Amazonプライムのウォッチリストに入れていたけれど、
しばらく放置していた作品だ。
第一話を紐解くと、「これは、」と思いハマってしまった。
この作品は「ものを手に入れる喜び」を実に瑞々しく描いている。
「初めての一歩」
生きていればそういう経験を何度も繰り返していく。
そのうちに「喜び」は失われて、「重圧」の比重が増していく。
そうやって人は、手に入れることにモチベーションを保ちにくくなる。
どんどん保守的になる。
どんどん冒険を避けるようになる。
新たな一歩を踏み出す足どりは徐々に緩やかになり、
立ち止まっては歩み出すことを繰り返し、
やがて足は重りをつけたかのように動かなくなる。
歳を取るってことはそういうことなのかもしれない。
「何もないところからの一歩」
親もいない。友達もいない。将来の目標もない。
そんな女子高生が「中古のカブ」と出会う。
免許もないのに一目惚れのように買うことを決めた。
その踏み出した一歩、
そこから彼女の人生は大きく変わっていく。
「乗り物」を題材にしたことがすごくいい。
「世界を広げる象徴」だ。
無色透明で薄暗かった彼女の日常に灯りが灯る。
友達ができて、
アルバイトを始めて、
行動範囲は広がっていく。
芽生えた「遠くへ行きたい」という欲望、
「夢中になれるもの」
それが生きる活力となるのだ。
彼女の世界、
自らの心に蓋をして、
それ以上は見ないようにしていた。
期待しないようにしていた。
その蓋を少しずらして、
中から外の世界を覗いてみると、
驚くほど輝いて見えた。
恐る恐る、蓋をずらしていくと、
少しずつ見える範囲は広がっていく。
誰もがそうやって、
世界を広げている時期があったはず、
いつの頃からか、
手に入れたものを部屋の中に引き入れて、
開けていたはずな蓋を徐々に閉めていく。

◆ **与えられた情報**:
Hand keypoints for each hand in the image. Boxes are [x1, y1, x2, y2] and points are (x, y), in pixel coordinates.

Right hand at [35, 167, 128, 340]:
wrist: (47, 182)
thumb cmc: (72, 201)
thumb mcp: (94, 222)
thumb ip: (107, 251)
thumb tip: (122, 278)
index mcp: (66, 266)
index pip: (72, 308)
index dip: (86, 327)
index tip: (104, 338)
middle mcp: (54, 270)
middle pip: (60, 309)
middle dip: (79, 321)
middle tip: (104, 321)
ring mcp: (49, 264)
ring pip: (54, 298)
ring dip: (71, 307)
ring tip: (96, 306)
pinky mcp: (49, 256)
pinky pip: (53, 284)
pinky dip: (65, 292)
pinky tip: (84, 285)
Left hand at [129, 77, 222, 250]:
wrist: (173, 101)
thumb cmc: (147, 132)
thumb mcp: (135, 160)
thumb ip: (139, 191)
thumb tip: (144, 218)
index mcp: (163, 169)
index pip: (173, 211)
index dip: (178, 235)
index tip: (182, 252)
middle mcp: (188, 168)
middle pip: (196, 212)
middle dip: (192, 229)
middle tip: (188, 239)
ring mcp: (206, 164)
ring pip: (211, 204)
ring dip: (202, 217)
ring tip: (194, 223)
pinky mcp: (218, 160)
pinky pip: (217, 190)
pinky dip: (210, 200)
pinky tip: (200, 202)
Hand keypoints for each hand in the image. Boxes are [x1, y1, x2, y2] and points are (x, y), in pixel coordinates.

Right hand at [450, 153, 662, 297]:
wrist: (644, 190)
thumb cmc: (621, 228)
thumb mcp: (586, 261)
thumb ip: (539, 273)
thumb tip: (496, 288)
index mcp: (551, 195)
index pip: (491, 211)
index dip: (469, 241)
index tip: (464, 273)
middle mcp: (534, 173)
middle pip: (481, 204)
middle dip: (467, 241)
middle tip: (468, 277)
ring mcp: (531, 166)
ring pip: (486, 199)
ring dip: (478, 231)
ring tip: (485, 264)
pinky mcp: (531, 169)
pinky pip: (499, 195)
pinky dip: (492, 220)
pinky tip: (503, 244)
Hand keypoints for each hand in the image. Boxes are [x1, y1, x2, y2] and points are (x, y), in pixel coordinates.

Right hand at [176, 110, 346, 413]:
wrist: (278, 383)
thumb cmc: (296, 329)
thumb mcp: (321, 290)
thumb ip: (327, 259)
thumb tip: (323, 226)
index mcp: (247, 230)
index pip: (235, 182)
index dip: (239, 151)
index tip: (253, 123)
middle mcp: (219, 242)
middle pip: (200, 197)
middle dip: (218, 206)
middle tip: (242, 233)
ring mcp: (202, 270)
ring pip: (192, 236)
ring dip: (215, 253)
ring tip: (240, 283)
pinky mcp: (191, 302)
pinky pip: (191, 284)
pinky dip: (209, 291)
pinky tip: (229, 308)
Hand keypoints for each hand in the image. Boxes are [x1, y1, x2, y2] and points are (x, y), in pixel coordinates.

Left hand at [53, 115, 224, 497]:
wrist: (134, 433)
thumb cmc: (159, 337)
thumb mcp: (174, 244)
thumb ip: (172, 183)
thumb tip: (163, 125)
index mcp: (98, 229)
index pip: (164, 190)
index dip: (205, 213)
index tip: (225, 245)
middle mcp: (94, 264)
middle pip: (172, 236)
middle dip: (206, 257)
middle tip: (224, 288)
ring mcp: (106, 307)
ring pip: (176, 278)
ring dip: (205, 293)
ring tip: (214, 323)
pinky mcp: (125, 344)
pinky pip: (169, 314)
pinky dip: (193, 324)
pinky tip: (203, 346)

◆ **課題の概要**: 課題文で、親も友達も将来の目標もない女子高生が出会ったものは何ですか？ 一覧は課題文とは別の資料です。

◆ **課題への回答**: 中古のカブです。